There’s no use in thinking backwards, Shaw knows. The past is the past and can’t be changed, no matter how much she might want to. She knows from the Machine that Finch is happy in Italy, with Grace, and she is well aware that her rage stems at least partially from that knowledge. It just doesn’t seem fair that he gets to live out his happily ever after while she is the last one standing and protecting the numbers with no one but Bear and very rarely Fusco to interact with. It doesn't seem fair that he gets to be reunited with the woman he loves when the only person she's ever cared about is dead and buried (and had been dug up and her body desecrated by Decima, no less).

She swallows as she rolls over onto her side, staring at Root’s side of the bed.

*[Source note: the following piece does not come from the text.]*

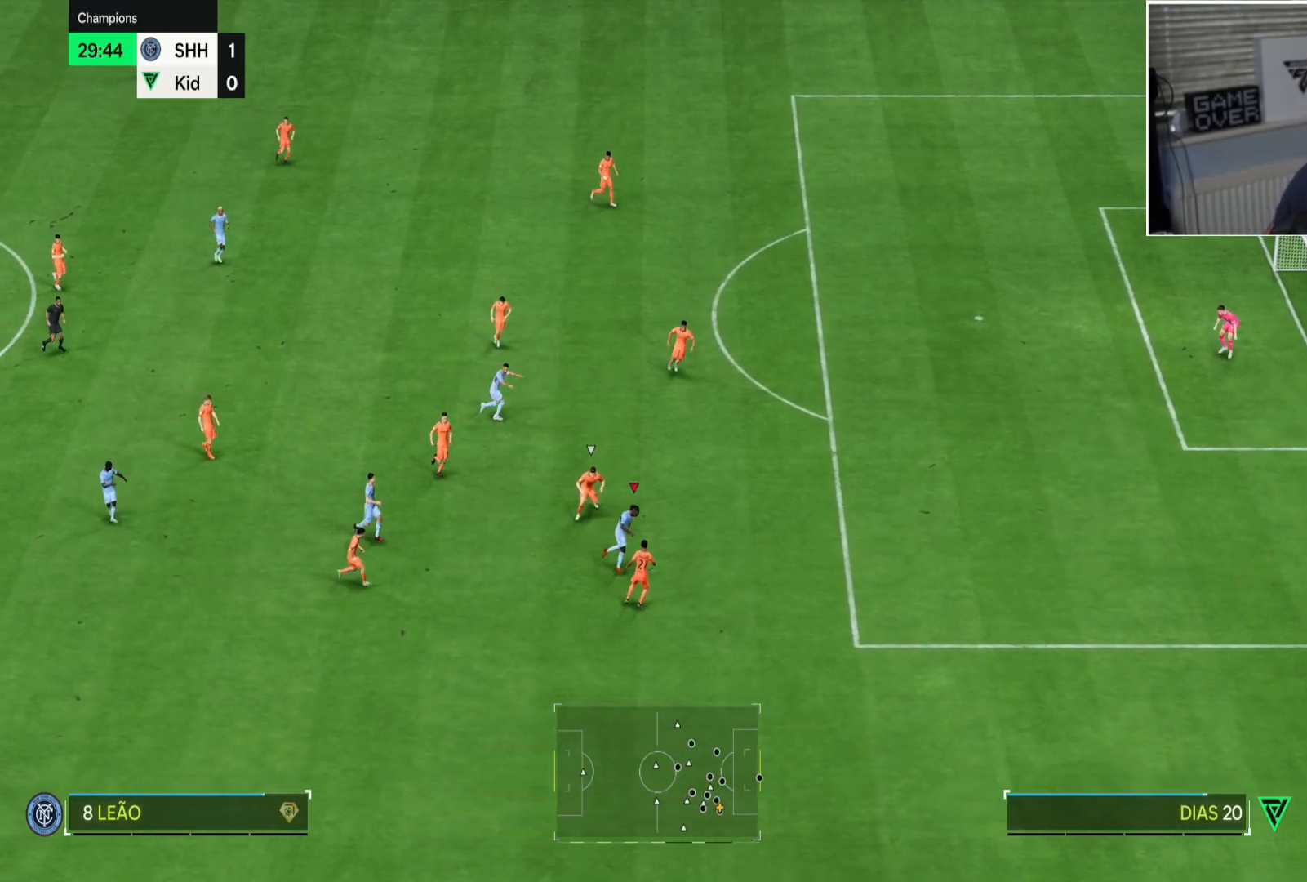
{"buttons": ["R1"], "left_stick": "up-right", "right_stick": "center", "button_events": []}
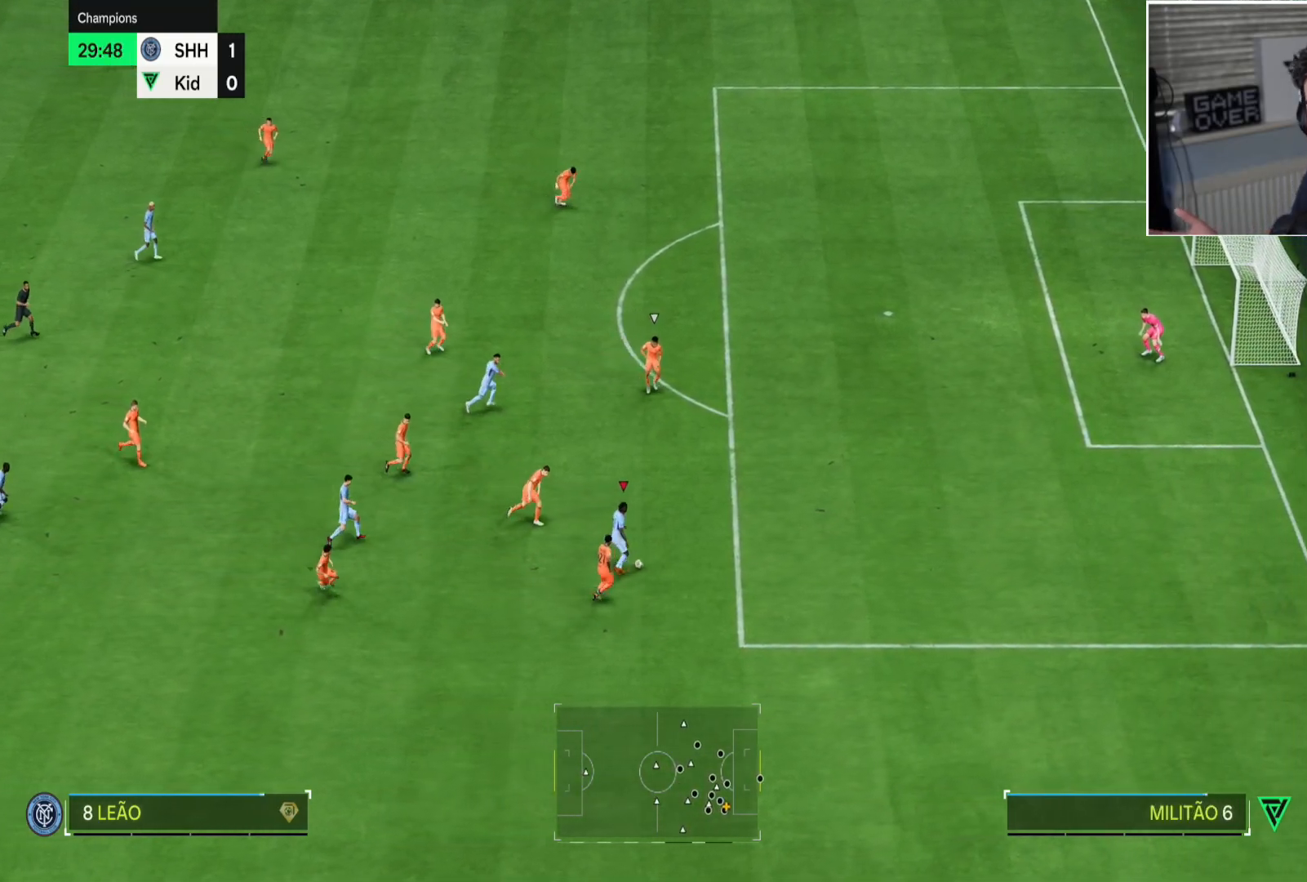
{"buttons": [], "left_stick": "up-right", "right_stick": "center", "button_events": [[417, "R1", "up"]]}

Although feelings may have never been her strong suit, Root had been the exception to that rule and somehow, she still was. The Machine has assured her repeatedly that Root _knew_ , but that doesn’t stop the regret Shaw can feel roiling in her belly as she thinks again of all the times she pushed Root away and the way that Root had always refused to go.

She wishes that she’d refused to go that day that goddamn sniper had tried to put a bullet in Finch and she drove the car to put herself directly in the bullet’s path. She wishes that she’d told Root, been able to communicate with her better, to _love_ her in the way that she deserved.

None of the platitudes that the Machine can offer, not even Root’s own stupidly sappy message that had definitely _not_ made her eyes water is enough to drown that out.

So sure, she was an arrow and an apparently “great shape” (Shaw does smile a little at that memory, despite everything). She was still fucked up and wasn’t enough for Root, the way that she wasn’t enough for anyone. Root had still _left_ her when she was at her most vulnerable and although Shaw hates herself for thinking about it that way, knows that Root would never have been able to live with herself if Finch had been killed and that it was an impossible choice, she can’t help the way she feels any more than she can help the way warmth blooms in her chest every time she hears Root’s voice come through her earpiece.

She guesses that she’s as fucked up as Root ever was in the end. That was what had made them work and it was what left her feeling the loneliest every day, no longer having someone who _got_ her and could anticipate what she needed before she even knew and who never put any expectations on her that she couldn’t meet.

Feeling herself begin to drift off again despite herself, Shaw sighs and shoots a glare at the camera as she grabs Root’s pillow and curls herself around it.

“If you tell anyone about this, I’ll disconnect you,” she threatens, relaxing despite herself at Root’s— _no, The Machine’s—_ answering giggle.

“ _It’ll be our little secret, Sameen. Sleep tight, sweetie.”_

And Shaw does sleep well, the memories of Root comforting her through the rest of the night and with the voice of her dead lover in her ear.

It’s a fucked up existence, but Sameen Shaw has never been one for anything less.

**Author's Note:**

> I just wanted to pop in and add that Shaw's thoughts about Finch are essentially my own, but they're certainly ones I can envision her having after she's lost almost everyone and having way too much alone time to stew. Thank you for reading!


End file.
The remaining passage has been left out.